In Imitation of the Chinese | James Meador | The Hypocrite Reader


James Meador

In Imitation of the Chinese


ISSUE 74 | CORRESPONDENCES | APR 2017

Valery Pereleshin's (1913-1992) remarkable life carried him from Russia to China and finally Brazil. He was at various times a Russian Orthodox monk and mystic, a translator for the Soviet wire service, and erstwhile erastes to a series of younger men who served him in turn as fonts of poetic inspiration. The poem reproduced and translated here was written in Rio de Janeiro in 1972, but apparently never intended for a wider audience. It was only published posthumously in 1994 by Olga Bakich, his biographer and scholar of the Harbin Emigration. The poem itself may have biographical inspiration in Pereleshin's tragic relationship with a younger Chinese man that took place during his Shanghai years as translator, roughly two decades earlier.

Formally it does not resemble the rest of his poetic output, which is a bit on the conservative side for 20th century verse. Pereleshin was proud of his reputation as "master of the sonnet." He was also perhaps the most accomplished Russian émigré poet to engage with the Chinese poetic tradition, and published several well-received translations in verse. Yet this engagement with Chinese poetry seems to have left little formal trace in his published work. The poem below constitutes a curious exception. Its "imitation" takes place on at least two levels, in layout and in morphology (word-formation). Words are arranged left to right in columns as in most modern editions of Chinese poetry.
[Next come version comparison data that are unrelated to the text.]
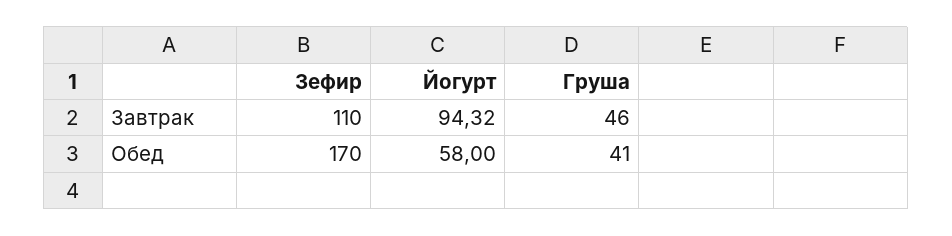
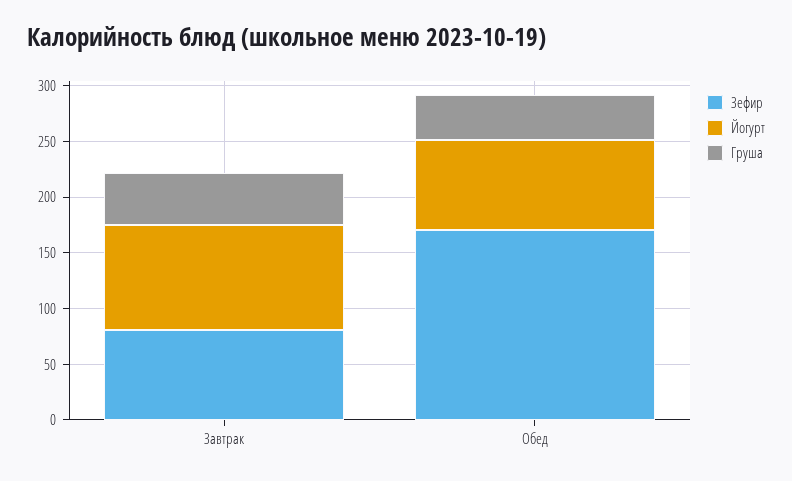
Зефир, Завтрак: 110 -> 80
Йогурт, Обед: 58 -> 80

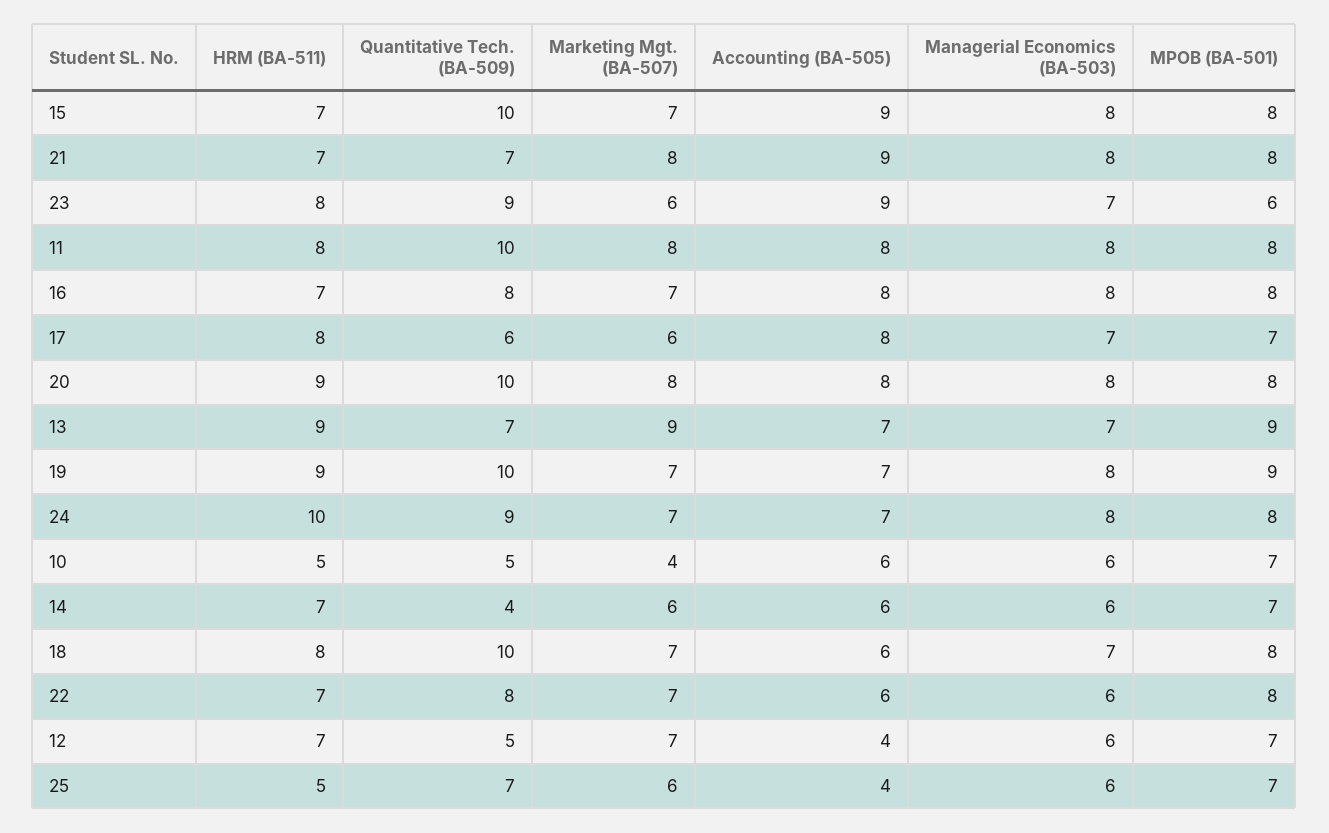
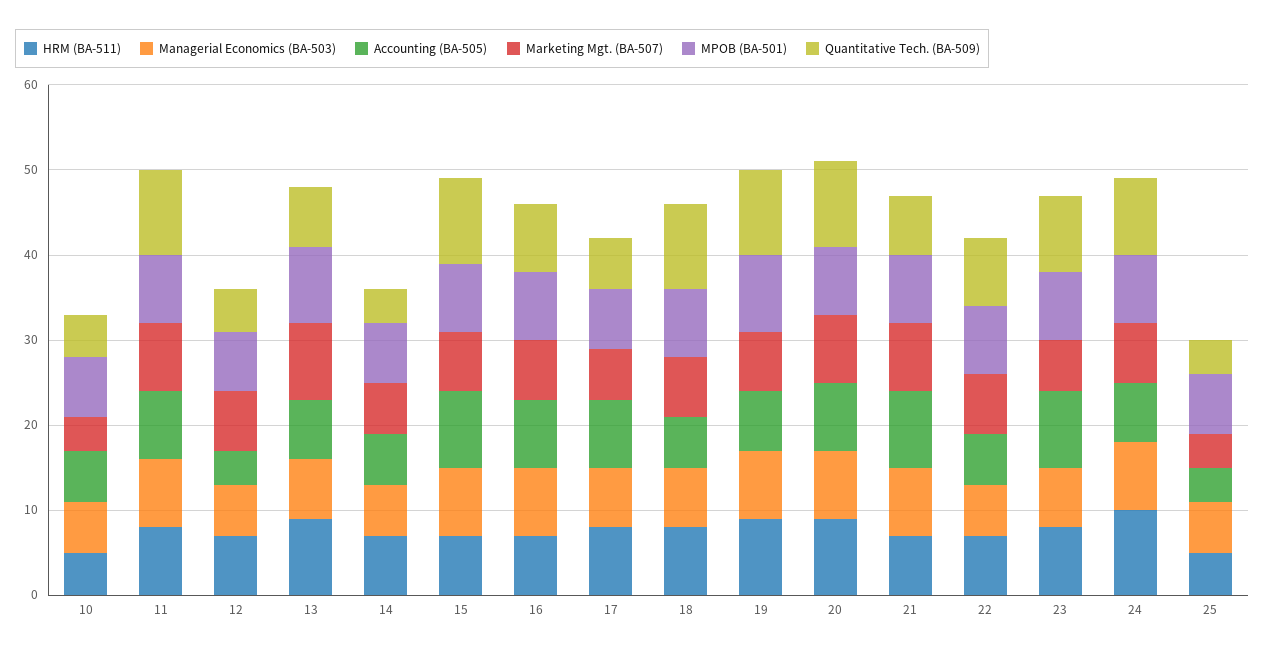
MPOB (BA-501), 23: 6 -> 8
Quantitative Tech. (BA-509), 25: 7 -> 4
Marketing Mgt. (BA-507), 25: 6 -> 4

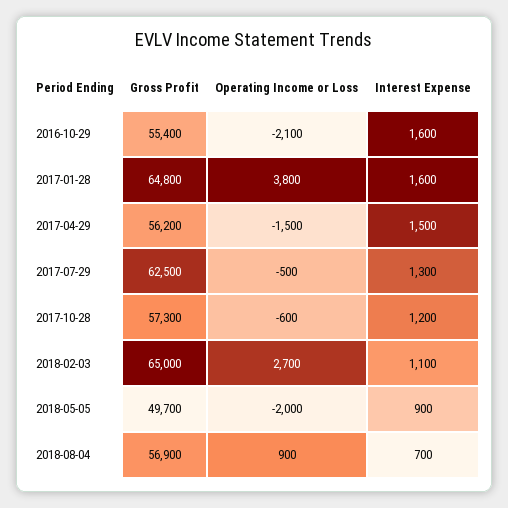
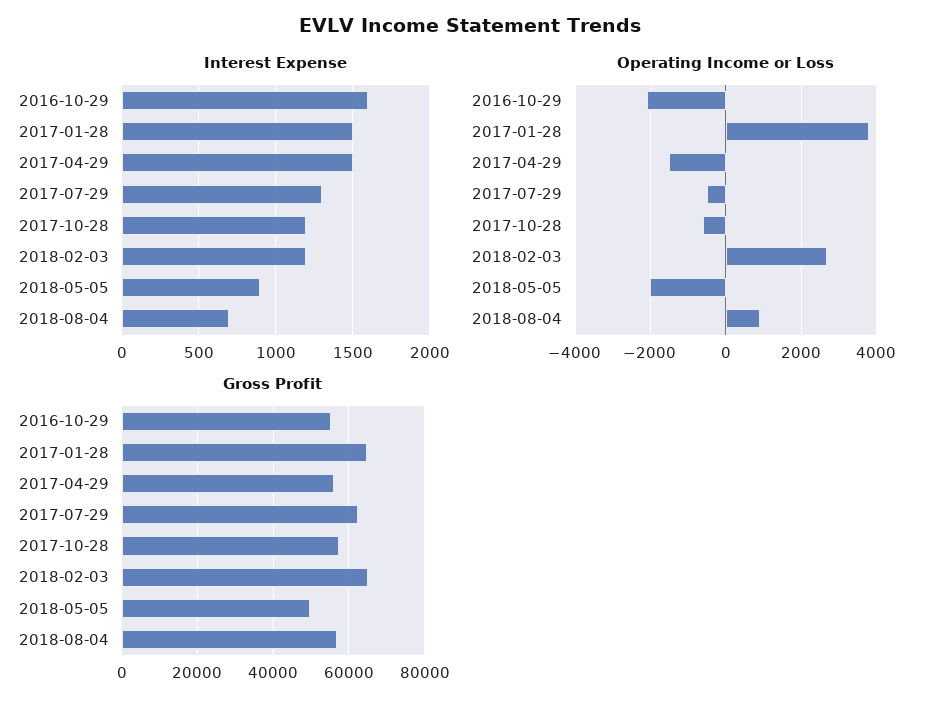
Interest Expense, 2017-01-28: 1600 -> 1500
Interest Expense, 2018-02-03: 1100 -> 1200

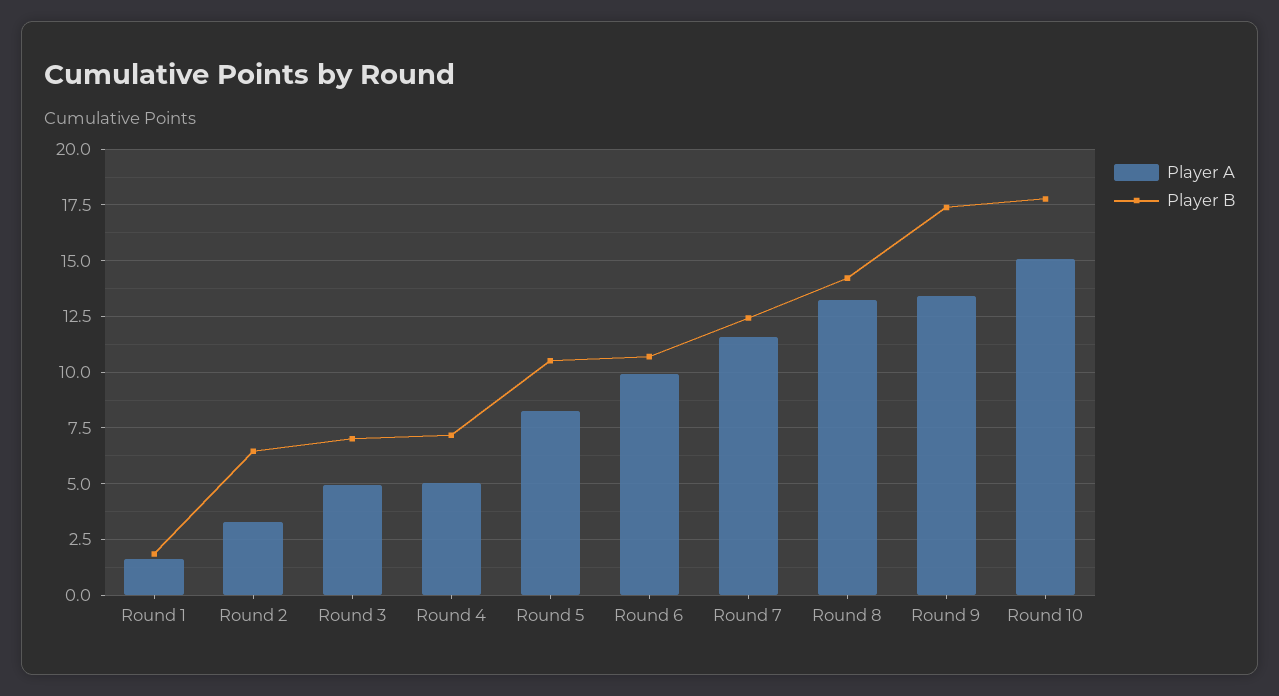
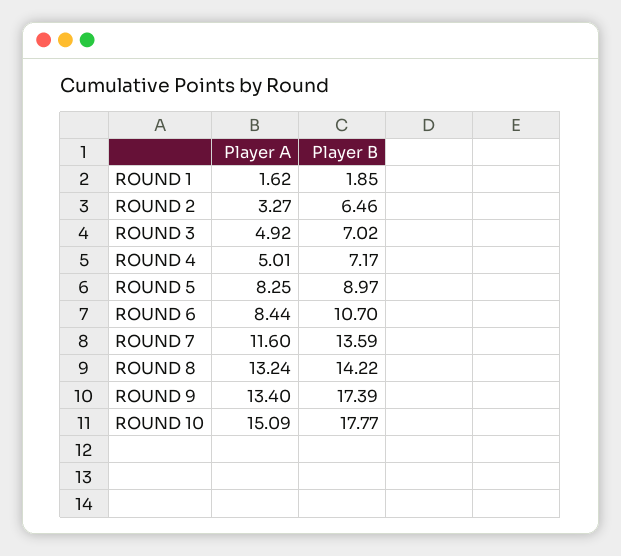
Player B, Round 5: 10.5 -> 8.97
Player A, Round 6: 10 -> 8.44
Player B, Round 7: 12.5 -> 13.59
Each Russian word is monosyllabic, as are characters in Chinese (although strictly speaking words are often formed of more than one chracter); it's worth emphasizing that writing a monosyllabic poem is quite an accomplishment in Russian. These two features seem to be the main loci of imitation, but there may be a third that appears in the second half of the poem as a sly invocation of Chinese regulated verse.

In the spirit of recent attempts to integrate the historiographies of the Eastern and Western emigrations, I have attempted to follow a philosophy of translation that appeared in the Western emigration. This approach remains notorious for its willful disregard of the target language's poetics and aesthetic criteria more generally. For this and any errors I ask the reader's forgiveness.

 


 

Your world's straight
Bread and mouths
I'm not there
I'm not you

But right here
Lies and airs
While in truth
You're not me

Lay 'tween us
Leagues' dire arc
Blind cross eyes
Tired clasp hands

Eyes' dry spark
Wings' weak splash
Arms' sick twitch
Souls' mute shriek

 


The poem was first published in:
Russians in Asia: Literary and Historical Annual. Vol. 1. 1994. p. 15

It was republished in:
сост. ВП Крейд, ОМ Бакич. Русская поэзия Китая: антология. М.: Время, 2000. p. 409-410

For more on Pereleshin, see:
Bakich, Olga. Valerii Pereleshin: The Life of a Silkworm. University of Toronto Press, 2015.